Consistent with Alfred Adler, Betty Freidan, contemporary feminist theorists, and American Psychological Association (APA) style, we like to think of ourselves as promoting an egalitarian world. As a consequence, we’ve dealt with gender in one of two ways: (1) when appropriate, we use the plural clients and their when referring to case examples; and (2) when necessary, we alternate our use between she and he.

Interviewer, Psychotherapist, Counselor or Therapist

While working at a psychiatric hospital in 1980, John once noticed that if you break down the word therapist it could be transformed into the-rapist. Shocked by his linguistic discovery, he pointed it out to the hospital social worker, who quipped back, “That’s why I always call myself a counselor!”

This is a confusing issue and difficult choice. For the preceding four editions of this text we used the word interviewer because it fit so perfectly with the text’s title, Clinical Interviewing.

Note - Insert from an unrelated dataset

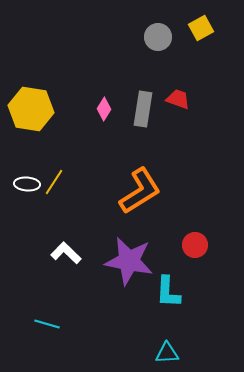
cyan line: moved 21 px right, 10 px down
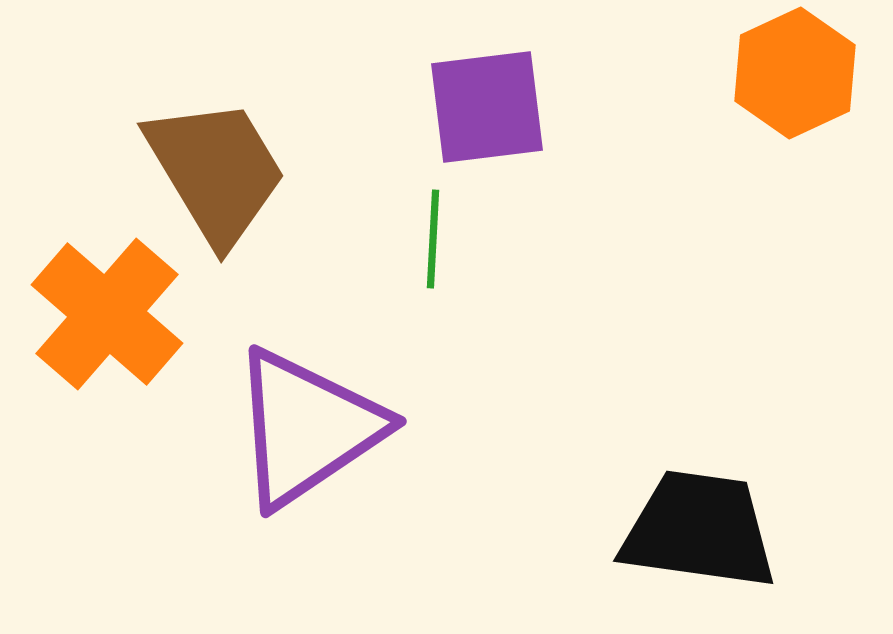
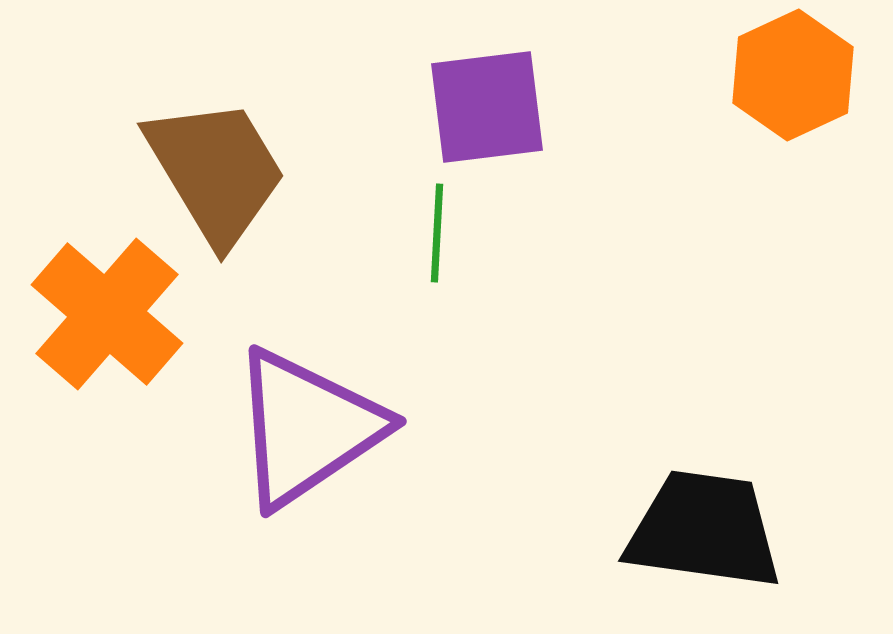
orange hexagon: moved 2 px left, 2 px down
green line: moved 4 px right, 6 px up
black trapezoid: moved 5 px right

However, we’ve started getting negative feedback about the term. One reviewer noted that he “hated it.” Others complained “It’s too formal” and “It’s just a weird term to use in a text that’s really about counseling and psychotherapy.”

Given the preceding story, you might think that we’d choose the term counselor, but instead we’ve decided that exclusively choosing counselor or psychotherapist might inadvertently align us with one professional discipline over another. The conclusion: Mostly we use therapist and occasionally we leave in the term interviewer and also allow ourselves the freedom to occasionally use counselor, psychotherapist, and clinician.